The personal key archive security system according to the present invention uses two new components as shown in FIGS. 4 through 7: the Personal Key Client component on user computer 36 and the Personal Key Server. The Personal Key Server component 32 may execute upon a separate computer, as shown in FIGS. 4 and 5, or may be co-located with the authentication server portion as in FIGS. 6 and 7. For effective security, the Personal Key Server 32 is preferably not be located on the same machine as the data files themselves which are stored on local disc 38. Servers useful to practice the present invention are described in references 9 and 10 above.

Referring to FIG. 4 data files arc stored on local disc 38 which is connected to user computer 36 by network 40. Authentication server 34 is connected to user computer 36 by network 42. Personal key server 32 is connected to user computer 36 by network 44. Although FIG. 4 shows one user computer 36, it will be understood that there can be a plurality of user computers each connected to the authentication server 34 and Personal Key Server 32 by network corresponding to 42 and 44. These same comments apply to the embodiments of FIGS. 5-7.

The type of Server in FIG. 4 is a Key Distribution Facility.

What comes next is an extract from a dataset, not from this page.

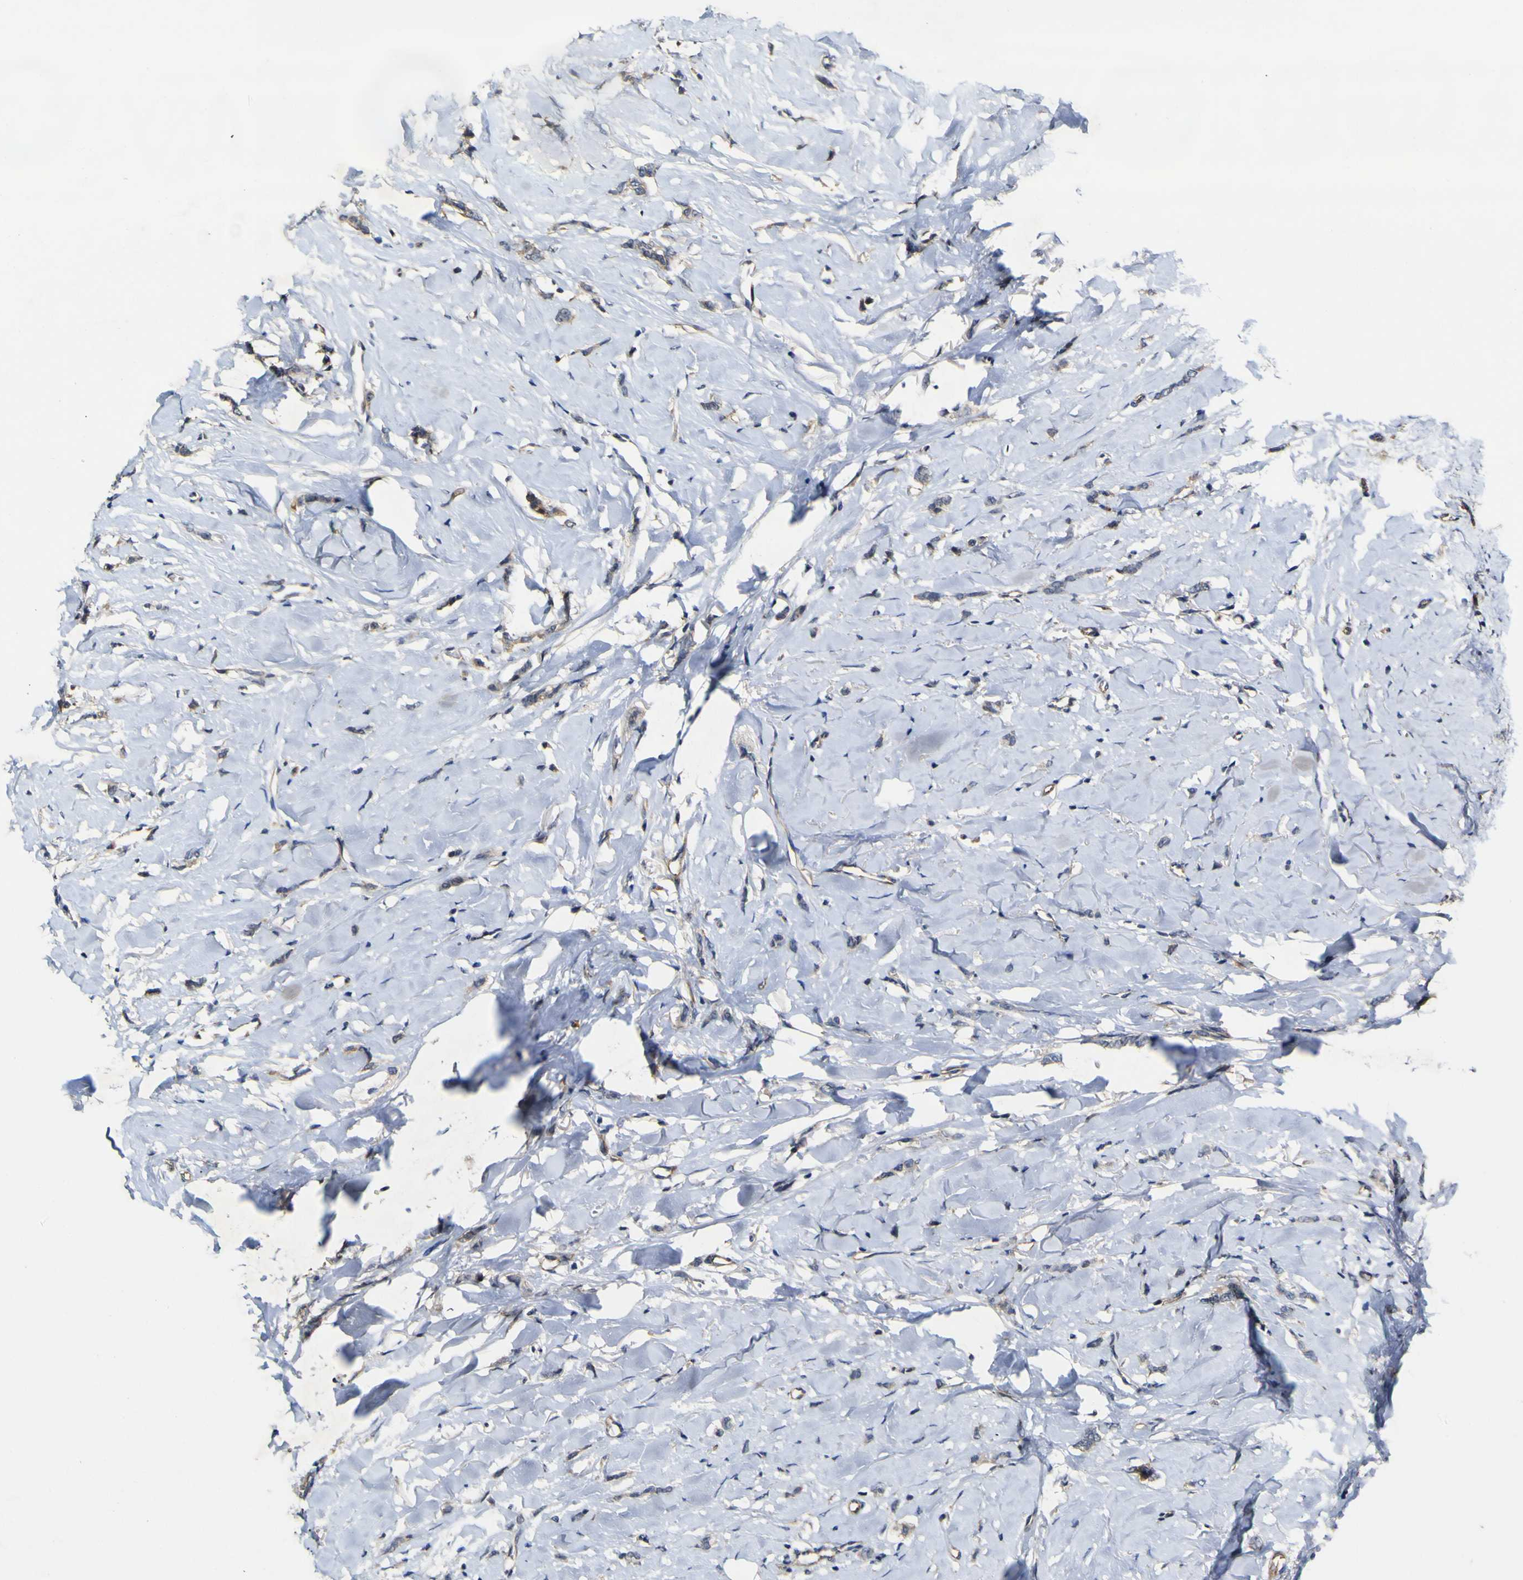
{"staining": {"intensity": "negative", "quantity": "none", "location": "none"}, "tissue": "breast cancer", "cell_type": "Tumor cells", "image_type": "cancer", "snomed": [{"axis": "morphology", "description": "Lobular carcinoma"}, {"axis": "topography", "description": "Skin"}, {"axis": "topography", "description": "Breast"}], "caption": "Immunohistochemical staining of human breast lobular carcinoma displays no significant expression in tumor cells.", "gene": "CCL2", "patient": {"sex": "female", "age": 46}}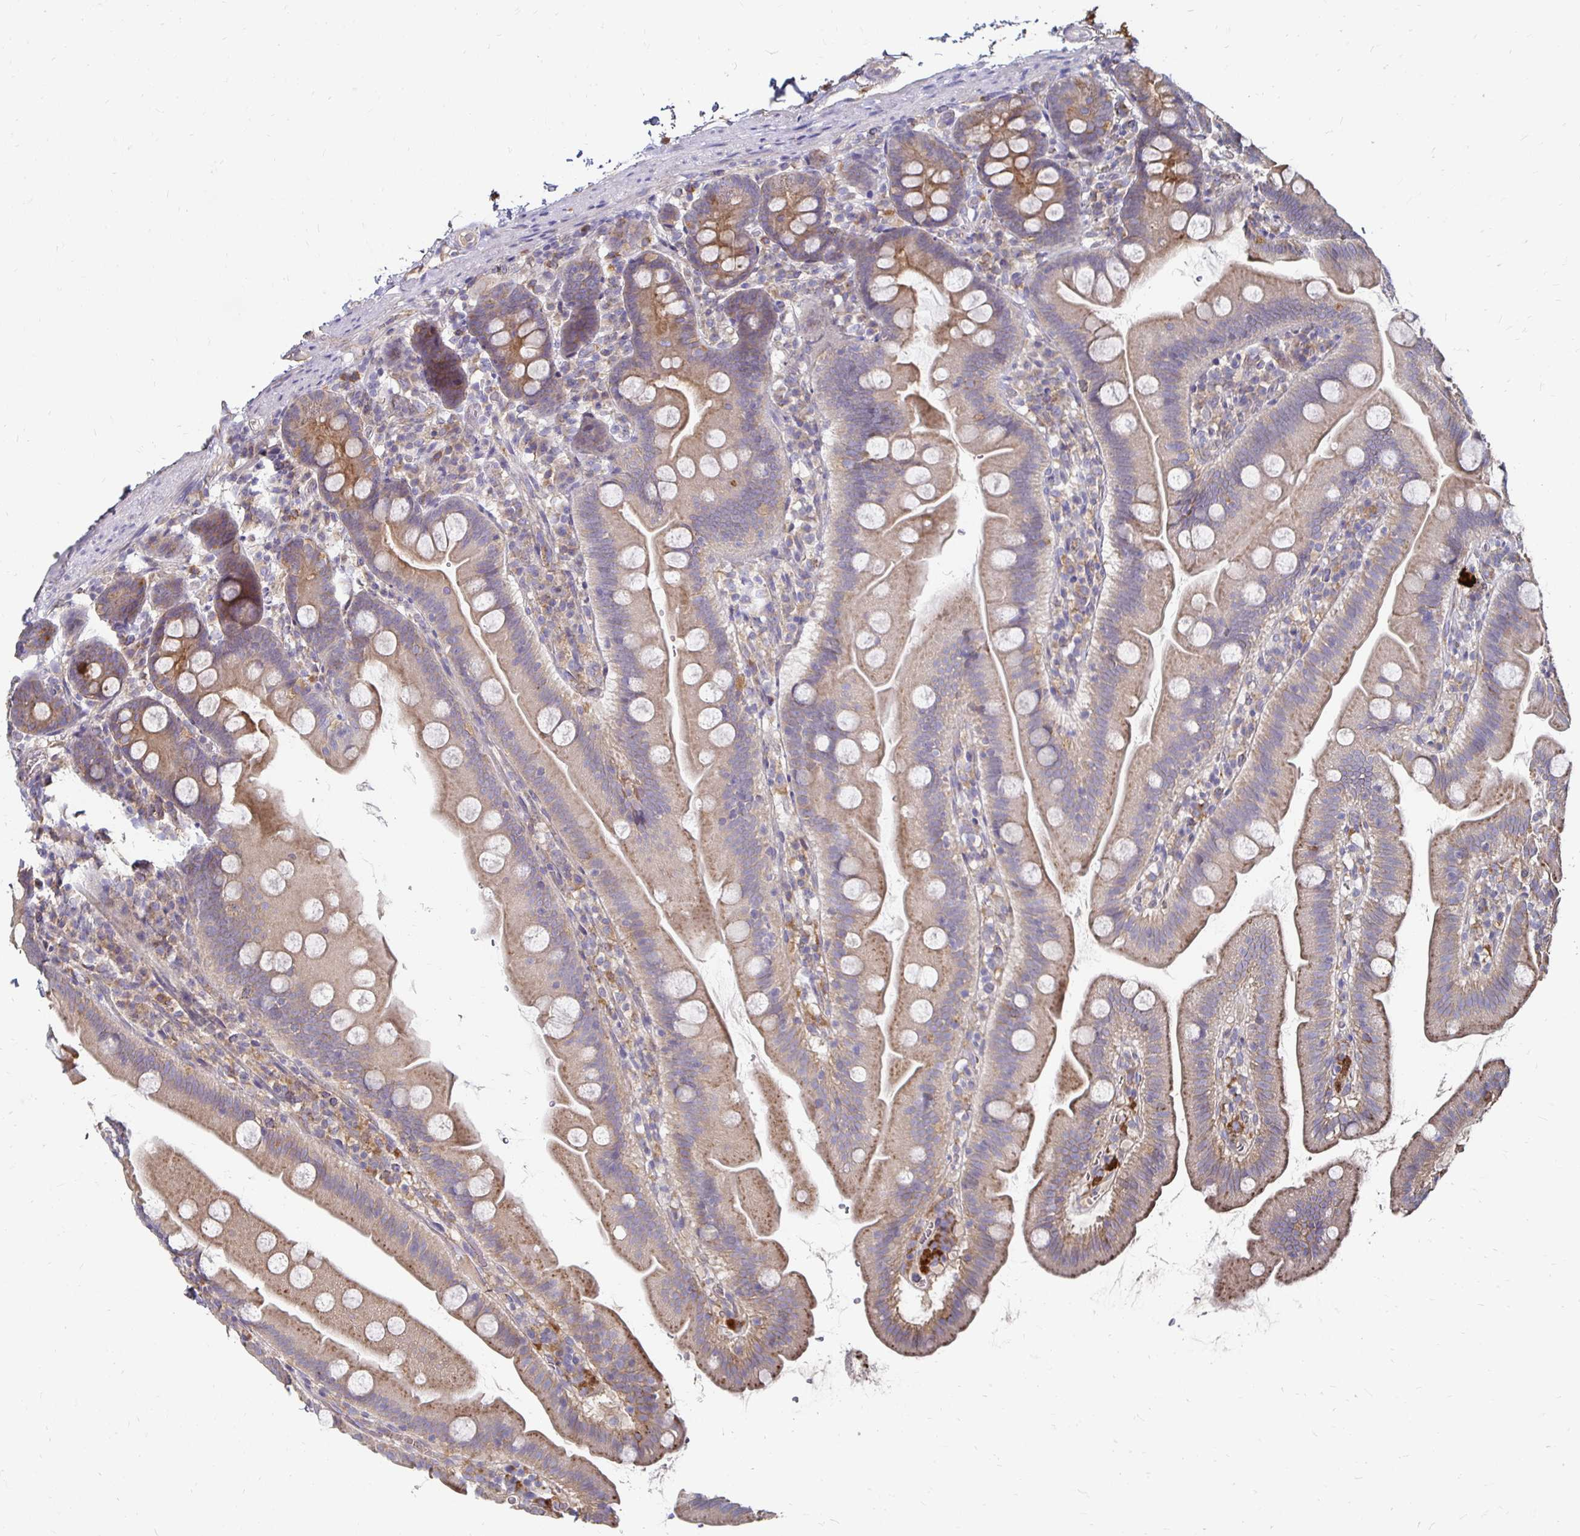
{"staining": {"intensity": "moderate", "quantity": "25%-75%", "location": "cytoplasmic/membranous"}, "tissue": "small intestine", "cell_type": "Glandular cells", "image_type": "normal", "snomed": [{"axis": "morphology", "description": "Normal tissue, NOS"}, {"axis": "topography", "description": "Small intestine"}], "caption": "Glandular cells display medium levels of moderate cytoplasmic/membranous positivity in approximately 25%-75% of cells in benign small intestine. The protein is stained brown, and the nuclei are stained in blue (DAB IHC with brightfield microscopy, high magnification).", "gene": "NCSTN", "patient": {"sex": "female", "age": 68}}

All user computers are able to communicate with Personal Key Server 32. The Personal Key Server 32 is trusted, meaning that all user computers 36 expect that the Personal Key Server 32 will perform its function reliably and securely. The Personal Key Server is physically and logically secure against intrusion by anybody other than administrative staff. If required by an installation, the Personal Key Server may be replicated on multiple computers, using the techniques described in reference 4, in order to improve operational reliability.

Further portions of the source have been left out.